Lecture #3 Data Splitting, Evaluation & Distance Metrics | Notion

✂️ 1. Be Careful When Splitting Data

When splitting your dataset into train, validation, and test sets, be mindful of how the data is ordered.

Example: If all samples for Class 1 are grouped at the front and Class 2 at the end, a naive split could result in only Class 1 in the training set — and none of Class 2.
✅ Solution: Use stratified sampling (stratify) to preserve the class proportions in each split.

📊 2. Typical Train/Test Split

A common rule of thumb is 80% train / 20% test, but this depends on your dataset’s size and noise level.
Smaller datasets or noisier data might need different ratios or more cross-validation.

🔄 3. Leave-One-Out Cross-Validation (LOOCV)

Example: If you have 11 data points, you can:
- Train on 10 points, test on 1 point.
- Repeat this process 11 times, each time leaving out a different point.
- Average the error across all runs for a more robust estimate.

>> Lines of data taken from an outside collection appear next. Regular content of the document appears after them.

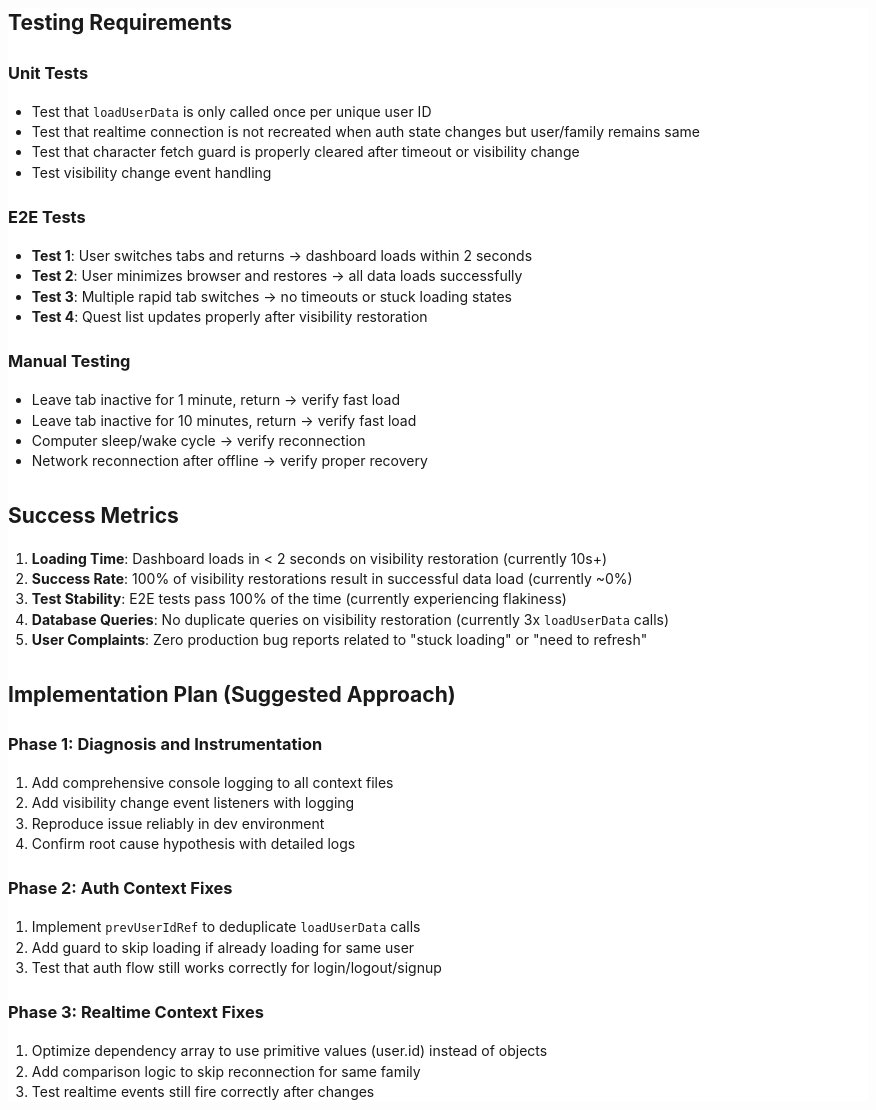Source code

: ## Testing Requirements

### Unit Tests
- Test that `loadUserData` is only called once per unique user ID
- Test that realtime connection is not recreated when auth state changes but user/family remains same
- Test that character fetch guard is properly cleared after timeout or visibility change
- Test visibility change event handling

### E2E Tests
- **Test 1**: User switches tabs and returns → dashboard loads within 2 seconds
- **Test 2**: User minimizes browser and restores → all data loads successfully
- **Test 3**: Multiple rapid tab switches → no timeouts or stuck loading states
- **Test 4**: Quest list updates properly after visibility restoration

### Manual Testing
- Leave tab inactive for 1 minute, return → verify fast load
- Leave tab inactive for 10 minutes, return → verify fast load
- Computer sleep/wake cycle → verify reconnection
- Network reconnection after offline → verify proper recovery

## Success Metrics

1. **Loading Time**: Dashboard loads in < 2 seconds on visibility restoration (currently 10s+)
2. **Success Rate**: 100% of visibility restorations result in successful data load (currently ~0%)
3. **Test Stability**: E2E tests pass 100% of the time (currently experiencing flakiness)
4. **Database Queries**: No duplicate queries on visibility restoration (currently 3x `loadUserData` calls)
5. **User Complaints**: Zero production bug reports related to "stuck loading" or "need to refresh"

## Implementation Plan (Suggested Approach)

### Phase 1: Diagnosis and Instrumentation
1. Add comprehensive console logging to all context files
2. Add visibility change event listeners with logging
3. Reproduce issue reliably in dev environment
4. Confirm root cause hypothesis with detailed logs

### Phase 2: Auth Context Fixes
1. Implement `prevUserIdRef` to deduplicate `loadUserData` calls
2. Add guard to skip loading if already loading for same user
3. Test that auth flow still works correctly for login/logout/signup

### Phase 3: Realtime Context Fixes
1. Optimize dependency array to use primitive values (user.id) instead of objects
2. Add comparison logic to skip reconnection for same family
3. Test realtime events still fire correctly after changes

⚖️ 4. Weak Law of Large Numbers

The sample mean of a large number of independent and identically distributed (i.i.d.) variables converges in probability to the expected value.
In simple terms: as your sample gets bigger, its average gets closer to the true mean.

📉 5. Expected Loss

The average loss over many independent samples will converge to the expected loss.
This is the theoretical average loss you’d get if you had access to the entire population — not just your sample.